# INSTRUCTIONS FOR THE TASK:
Output every entry below word for word, without its pictures.

# MATERIAL FOR THIS EXERCISE:
+-------+
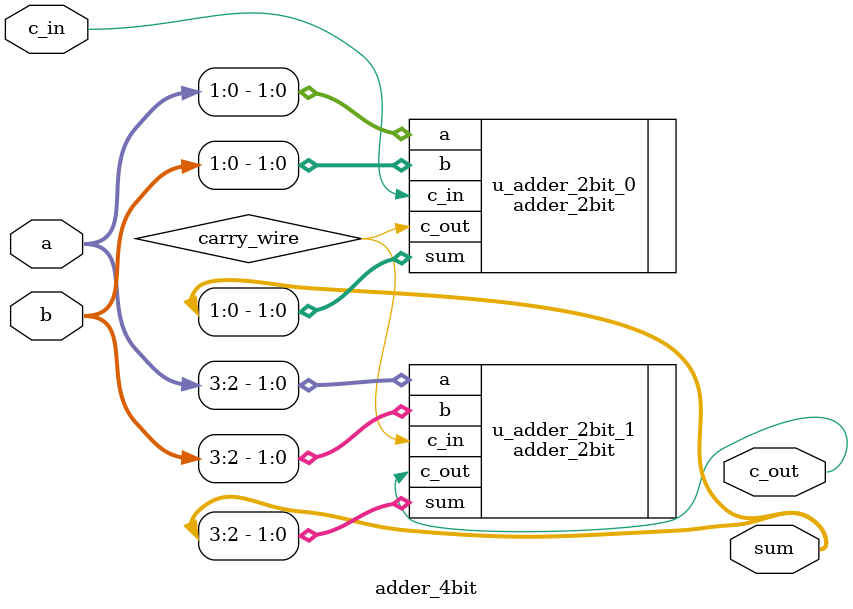
<source format=v>
module adder_4bit(
    a,
    b,
    sum,
    c_in,
    c_out
);

input [3:0] a;
input [3:0] b;
input c_in;

output [3:0] sum;
output c_out;

wire carry_wire;

adder_2bit u_adder_2bit_0(
    .a(a[1:0]),
    .b(b[1:0]),
    .sum(sum[1:0]),
    .c_in(c_in),
    .c_out(carry_wire)
);

adder_2bit u_adder_2bit_1(
    .a(a[3:2]),
    .b(b[3:2]),
    .sum(sum[3:2]),
    .c_in(carry_wire),
    .c_out(c_out)
);

endmodule
</source>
+-------+
# RESPONSE:
<source format=v>
module adder_4bit(
    a,
    b,
    sum,
    c_in,
    c_out
);

input [3:0] a;
input [3:0] b;
input c_in;

output [3:0] sum;
output c_out;

wire carry_wire;

adder_2bit u_adder_2bit_0(
    .a(a[1:0]),
    .b(b[1:0]),
    .sum(sum[1:0]),
    .c_in(c_in),
    .c_out(carry_wire)
);

adder_2bit u_adder_2bit_1(
    .a(a[3:2]),
    .b(b[3:2]),
    .sum(sum[3:2]),
    .c_in(carry_wire),
    .c_out(c_out)
);

endmodule
</source>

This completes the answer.